Калеб переворачивает блинчик на сковороде. В детстве он шепелявил. И слушать Натаниэля ему невыносимо больно, потому что он боится, что сына тоже станут жестоко дразнить. Он считает, что нам следует исправлять Натаниэля, и даже спросил у мисс Лидии, может ли логопед исправить неправильное произношение. Он полагает, что ребенок, который в следующем году идет в подготовительный класс, должен обладать красноречием актера Лоуренса Оливье.
– В таком случае противоположный белому?
– Чегный.
– Пррравый, – с нажимом произносит Калеб. – Повтори. Прравый.
– Пгггавый.
– Оставь его в покое, Калеб, – прошу я мужа.
Но он не успокаивается.
– Натаниэль, – гнет он свое, – противоположный левому – правый. А противоположный правому…
Натаниэль на секунду задумывается.
– Пгямой, – отвечает он.
– Помоги ему Господи, – бормочет Калеб, отворачиваясь к плите.
Я же просто подмигиваю Натаниэлю.
– Вероятно, Он так и сделает, – говорю я.
На стоянке перед садиком я присаживаюсь перед сыном, чтобы наши глаза находились на одном уровне.
– Милый, скажи, что произошло?
Ворот его рубашки перекручен, руки в красной пальчиковой краске. Он смотрит на меня огромными темными глазищами и молчит.
Все слова, которые он не произносит, комом застревают у меня в горле.
– Милый, – повторяю я. – Натаниэль…
«Мы считаем, что ему лучше пока побыть дома, – сказала мисс Лидия. – Возможно, вы проведете этот день вместе».
– Ты этого хочешь? – вслух спрашиваю я, и мои руки с его плеч скользят к его кругленькому личику. – С пользой провести время?
Улыбаясь изо всех сил, я заключаю сына в объятия.

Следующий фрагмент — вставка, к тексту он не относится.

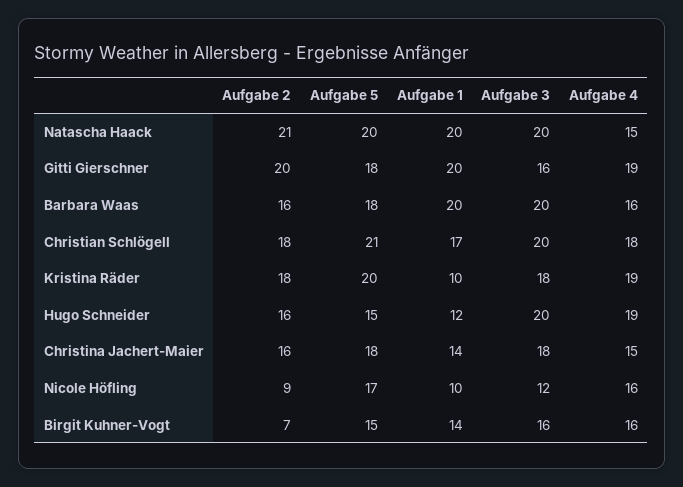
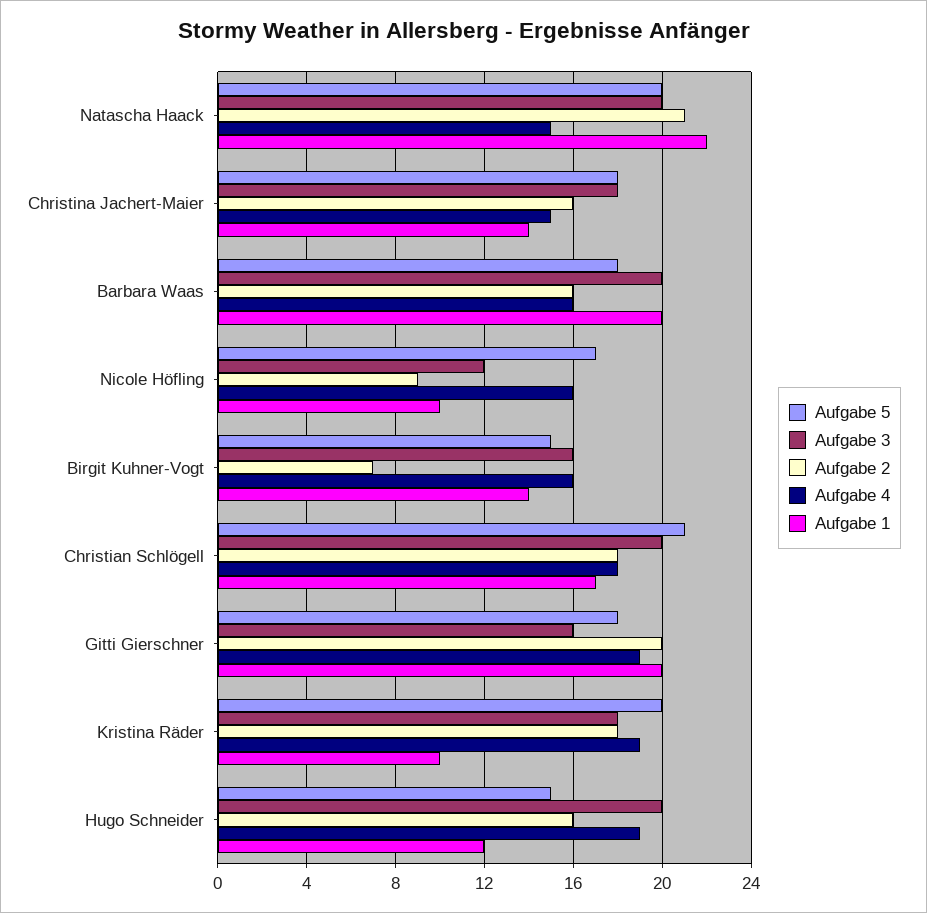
  {
    "Aufgabe 2": {
      "Natascha Haack": 21,
      "Gitti Gierschner": 20,
      "Barbara Waas": 16,
      "Christian Schlögell": 18,
      "Kristina Räder": 18,
      "Hugo Schneider": 16,
      "Christina Jachert-Maier": 16,
      "Nicole Höfling": 9,
      "Birgit Kuhner-Vogt": 7
    },
    "Aufgabe 5": {
      "Natascha Haack": 20,
      "Gitti Gierschner": 18,
      "Barbara Waas": 18,
      "Christian Schlögell": 21,
      "Kristina Räder": 20,
      "Hugo Schneider": 15,
      "Christina Jachert-Maier": 18,
      "Nicole Höfling": 17,
      "Birgit Kuhner-Vogt": 15
    },
    "Aufgabe 1": {
-     "Natascha Haack": 20,
+     "Natascha Haack": 22,
      "Gitti Gierschner": 20,
      "Barbara Waas": 20,
      "Christian Schlögell": 17,
      "Kristina Räder": 10,
      "Hugo Schneider": 12,
      "Christina Jachert-Maier": 14,
      "Nicole Höfling": 10,
      "Birgit Kuhner-Vogt": 14
    },
    "Aufgabe 3": {
      "Natascha Haack": 20,
      "Gitti Gierschner": 16,
      "Barbara Waas": 20,
      "Christian Schlögell": 20,
      "Kristina Räder": 18,
      "Hugo Schneider": 20,
      "Christina Jachert-Maier": 18,
      "Nicole Höfling": 12,
      "Birgit Kuhner-Vogt": 16
    },
    "Aufgabe 4": {
      "Natascha Haack": 15,
      "Gitti Gierschner": 19,
      "Barbara Waas": 16,
      "Christian Schlögell": 18,
      "Kristina Räder": 19,
      "Hugo Schneider": 19,
      "Christina Jachert-Maier": 15,
      "Nicole Höfling": 16,
      "Birgit Kuhner-Vogt": 16
    }
  }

Он, тяжелый и теплый, точно ложится в мои руки: в определенные моменты жизни Натаниэля – когда он только родился или был еще младенцем – я была уверена, что мы две половинки одного целого.
– У тебя горлышко болит?
Он качает головой.
– Что-нибудь болит?
Очередное покачивание.
– Тебя что-то расстроило в школе? Кто-то что-то обидное сказал? Ты можешь рассказать, что произошло?
Три вопроса подряд – слишком много для него, чтобы обдумать, что уж говорить о том, чтобы на них ответить. Но я продолжаю надеяться, что Натаниэль вот-вот ответит.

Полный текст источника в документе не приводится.